Près de Thetford, ville de la province de Norfolk, plusieurs villages ont été entierement détruits depuis plus de cent ans par les déluges de sable de Suffolk, & une branche de la riviere de l’Ouse, appellée depuis la riviere de Thetford, en a été tellement bouchée, qu’il n’y a plus que de petits bâtimens qui puissent y passer, au-lieu qu’auparavant les grands vaisseaux y navigeoient. Il est vrai que ce déluge de sable en se jettant dans la riviere, a préservé une partie de la province de Norfolk de la submersion sablonneuse, qui n’eût pas manqué d’y ruiner une grande quantité de son terrein plat, si fertile en blé.

Aux environs de Saint-Paul de Léon en basse Bretagne, il y a sur le bord de la mer un canton, qui avant l’an 1666 étoit habité, & ne l’est plus, à cause d’un sable qui le couvre jusqu’à une hauteur de plus de vingt piés, & qui d’année en année gagne du terrein A compter de l’époque marquée, il a gagné plus de six lieues, & il n’est plus qu’à une demi-lieue de Saint-Paul ; de sorte que, selon toutes les apparences, il faudra abandonner la ville. Dans le pays submergé on voit encore quelques pointes de clochers & de cheminées qui sortent de cette mer de sable : les habitans des villages enterrés ont eu du moins le loisir de quitter leurs maisons pour aller mandier.

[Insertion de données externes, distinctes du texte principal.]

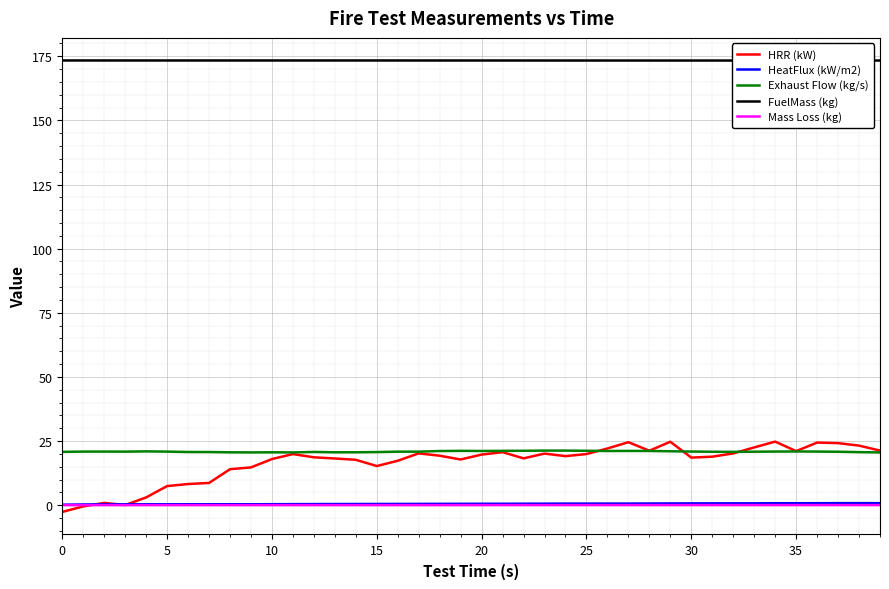

What is the greatest value displayed?

173.4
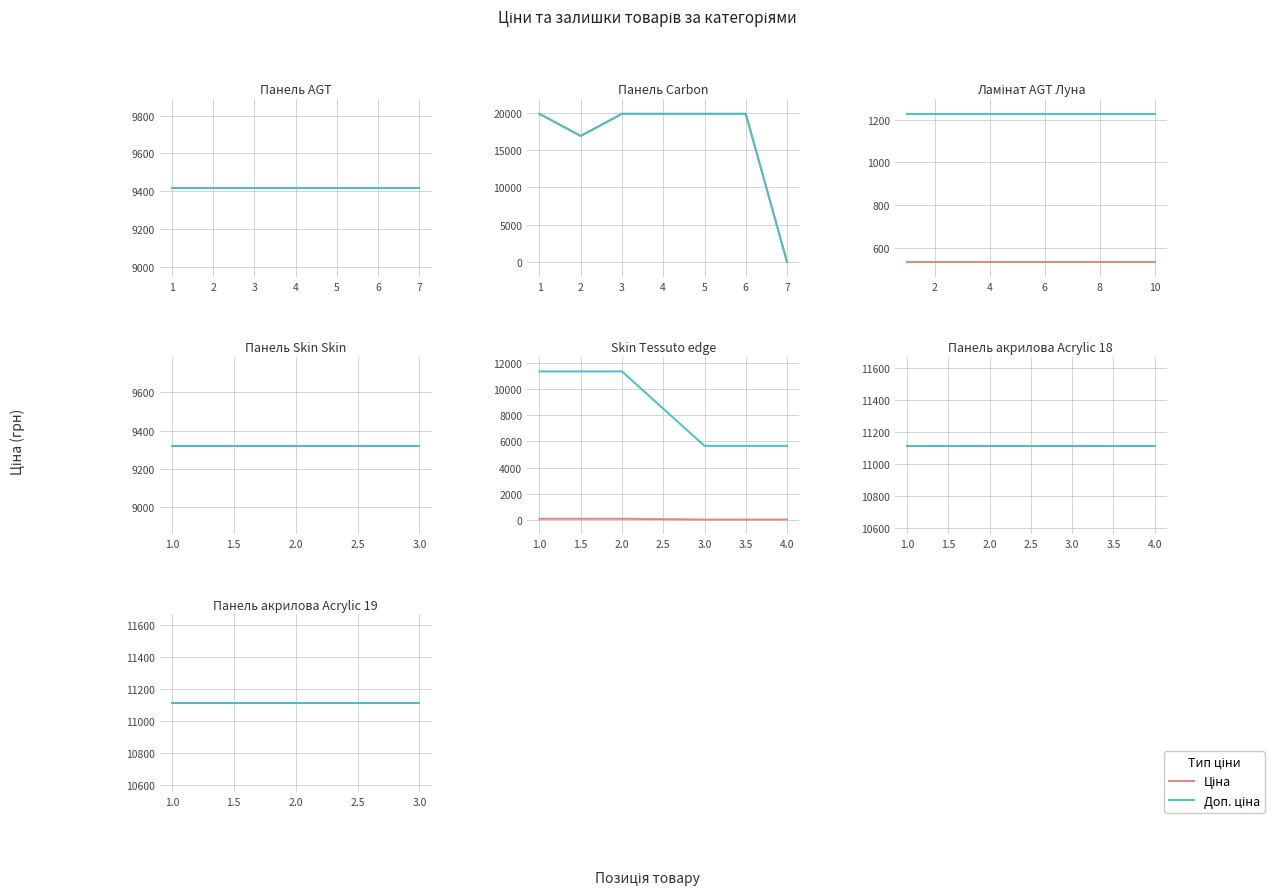

Where is the first local minimum for Ціна?

Skin Tessuto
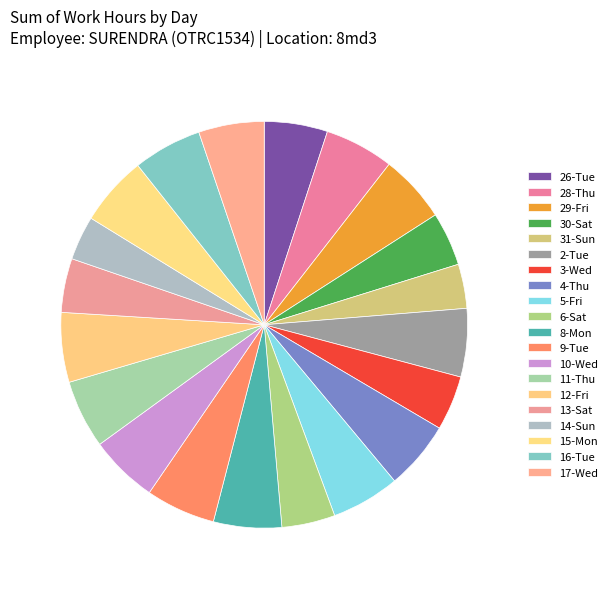

To the nearest percent, what is the difference between the largest and smallest slice percentages?

2%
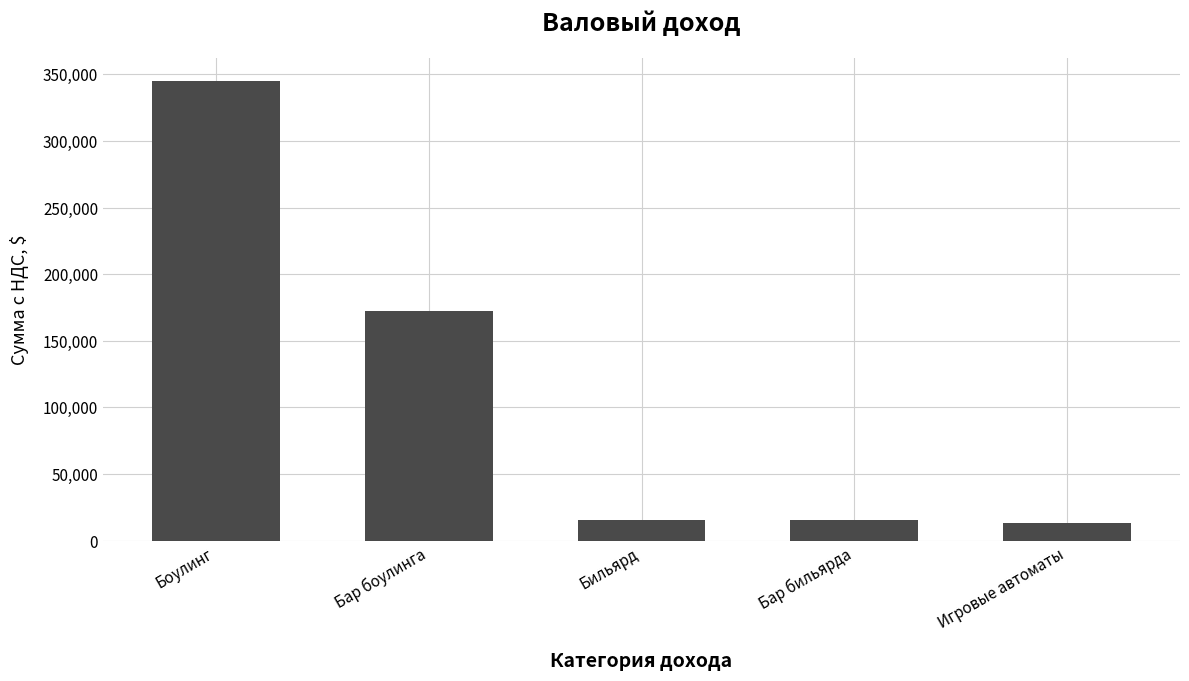

The value at Бар боулинга is 287553.9. True or false?

False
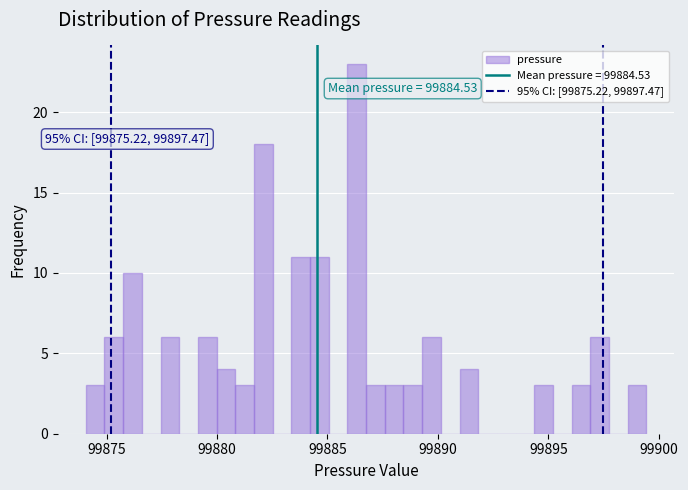

Around what value on the x-axis is the tallest bar? Give the approximate position of its centre, as read against the axis.

99886.5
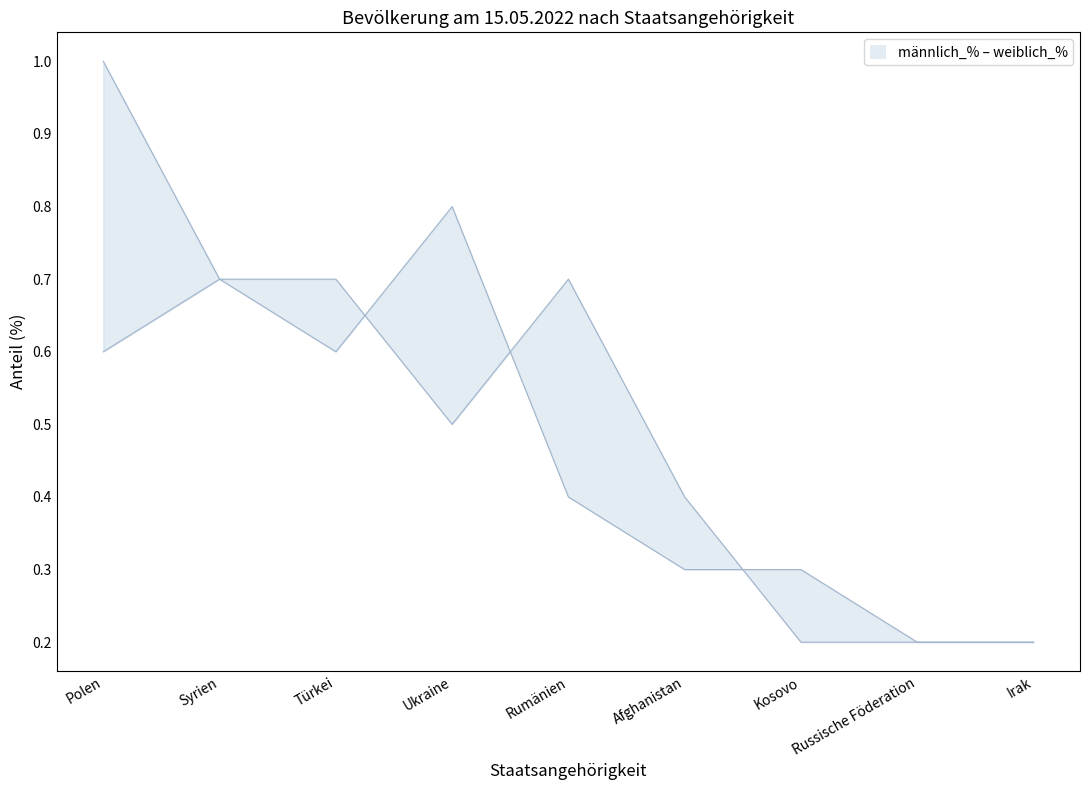

What is the sum of all männlich_% values?

4.6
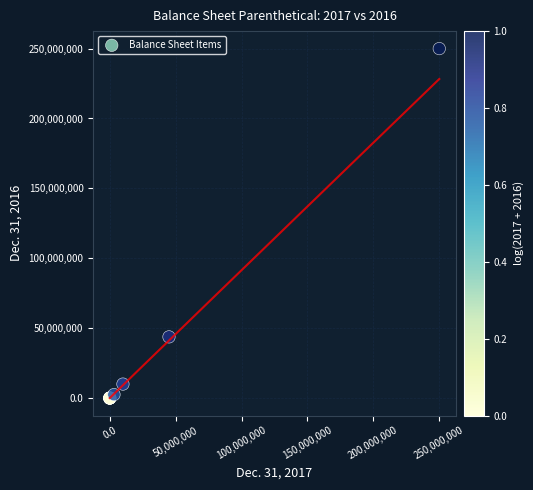

What Y value in the scatter plot is closest to 125000000?

43771600.0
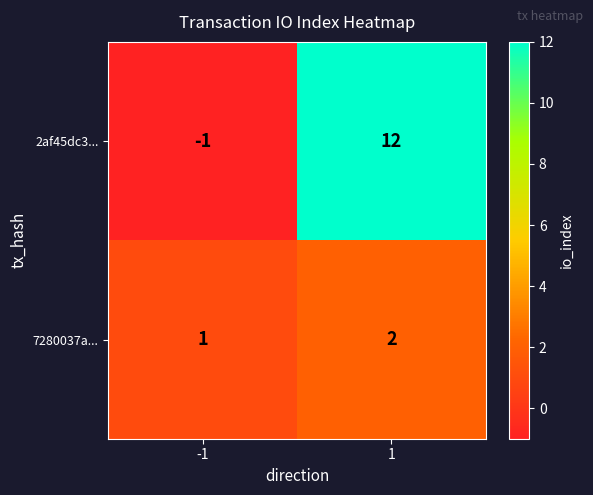

What is the spread (max minus min) of values at 1?

10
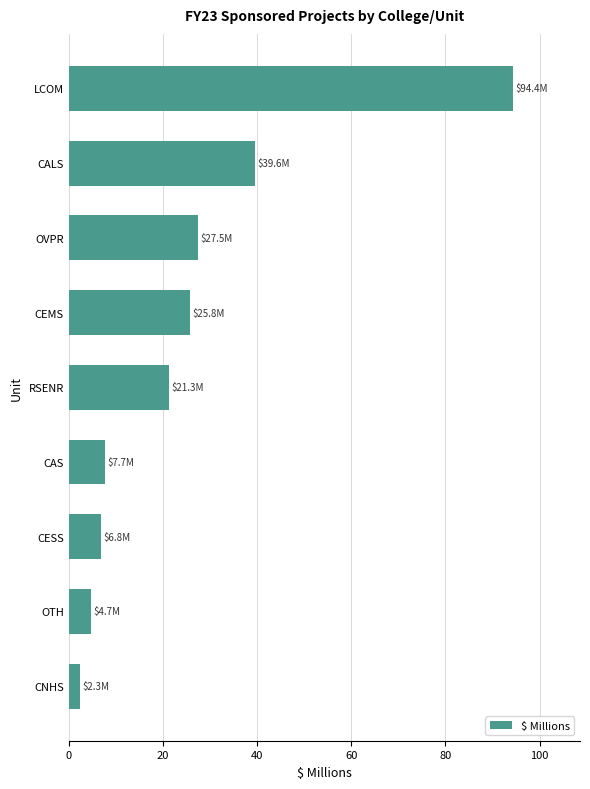

Reading bottom to top, list all the values displayed in this chart.

2.3	4.7	6.8	7.7	21.3	25.8	27.5	39.6	94.4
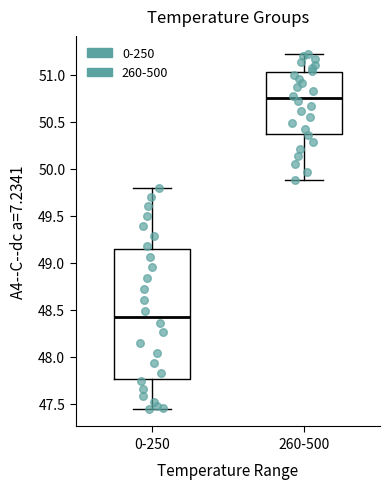

Which box's median line is the lowest?

0-250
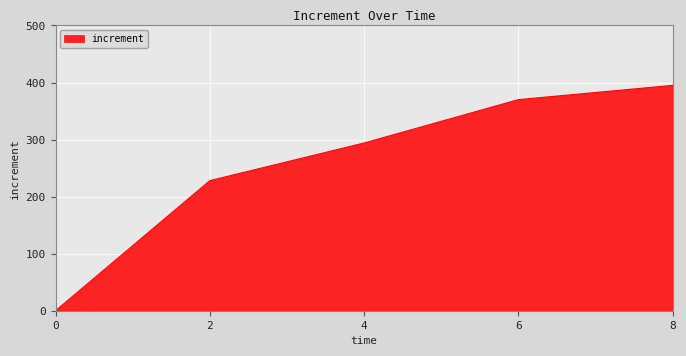

What is the sum of the values at 4 and 2?

522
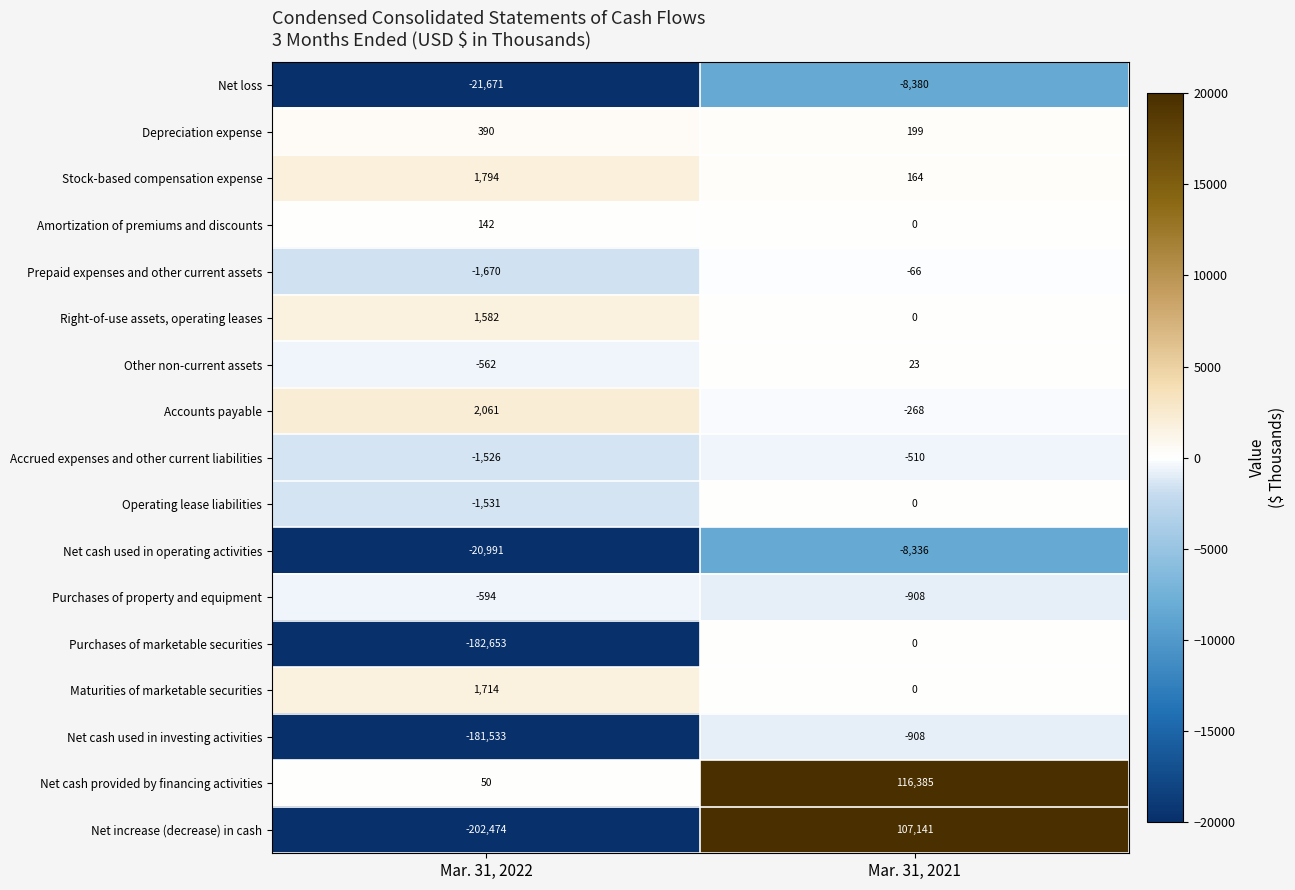

What is the sum of all Right-of-use assets, operating leases values?

1582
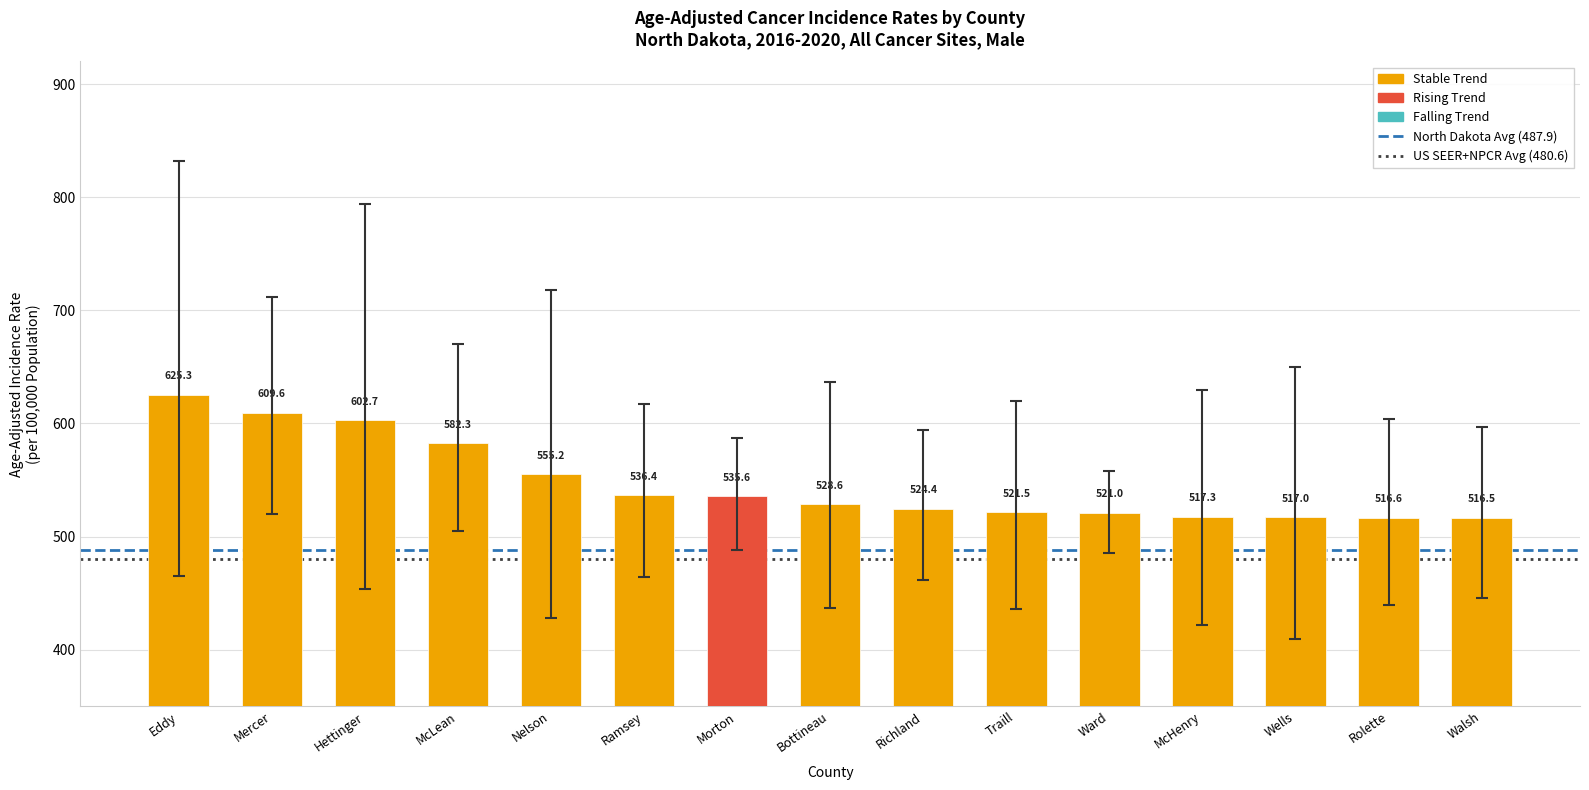

Reading left to right, list all the values displayed in this chart.

625.3	609.6	602.7	582.3	555.2	536.4	535.6	528.6	524.4	521.5	521.0	517.3	517.0	516.6	516.5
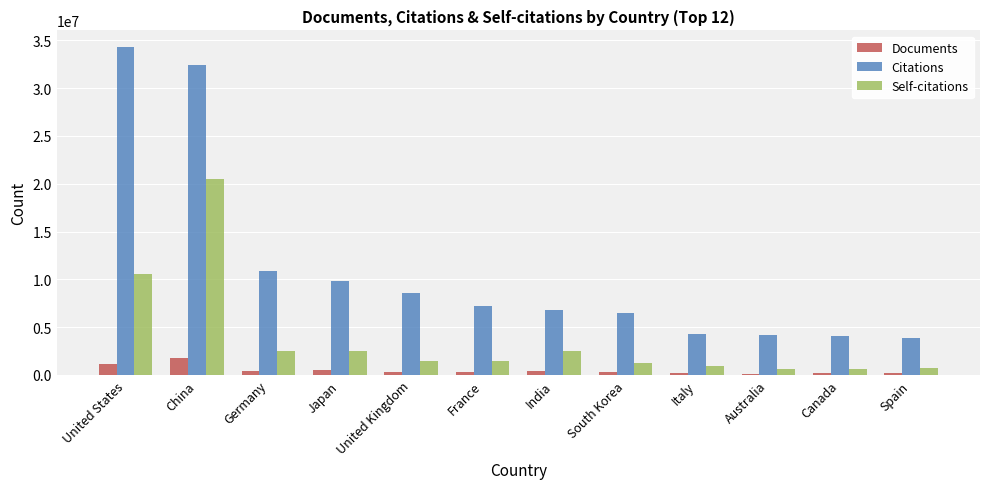

The Citations series shows 9778287 at Japan. True or false?

True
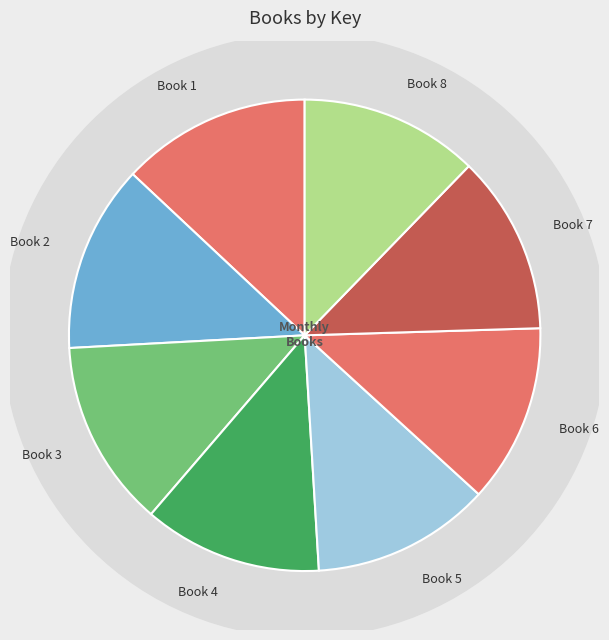

To the nearest percent, what is the average slice percentage?

12%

C’est le vent d’est ou de nord-est qui avance cette calamité ; il éleve ce sable qui est très-fin, & le porte en si grande quantité & avec tant de vîtesse, que M. Deslandes, à qui on doit cette observation, dit qu’en se promenant en ce pays-là pendant que le vent charrioit, il étoit obligé de secouer de tems-en-tems son chapeau & son habit, parce qu’il les sentoit appesantis. De plus, quand le vent est violent, il jette ce sable par-dessus un petit bras de mer, jusque dans Roscofe, petit port assez fréquenté par les vaisseaux étrangers : le sable s’éleve dans les rues de cette bourgade jusqu’à deux piés, & on l’enleve par charretées.

Ce désastre est nouveau, parce que la plage qui fournit ce sable, n’en avoit pas encore une assez grande quantité pour s’élever au-dessus de la surface de la mer, ou peut-être parce que la mer n’a abandonné cet endroit, & ne l’a laissé découvert que depuis un certain tems. Elle a eu quelque mouvement sur cette côte ; elle vient présentement dans le reflux une demi-lieue au-delà de certains rochers qu’elle ne passoit pas autrefois. Ce malheureux canton inondé d’une façon si singuliere, ainsi que les déluges de sable de la province de Suffolk, dont nous avons parlé au commencement de cet article, ne justifient que trop ce que les anciens & les modernes rapportent des tempêtes excitées en Afrique, qui ont fait périr par des déluges de sable, des villes, & même des armées. Histoire de l’académie des Sciences, 1722. (D. J.)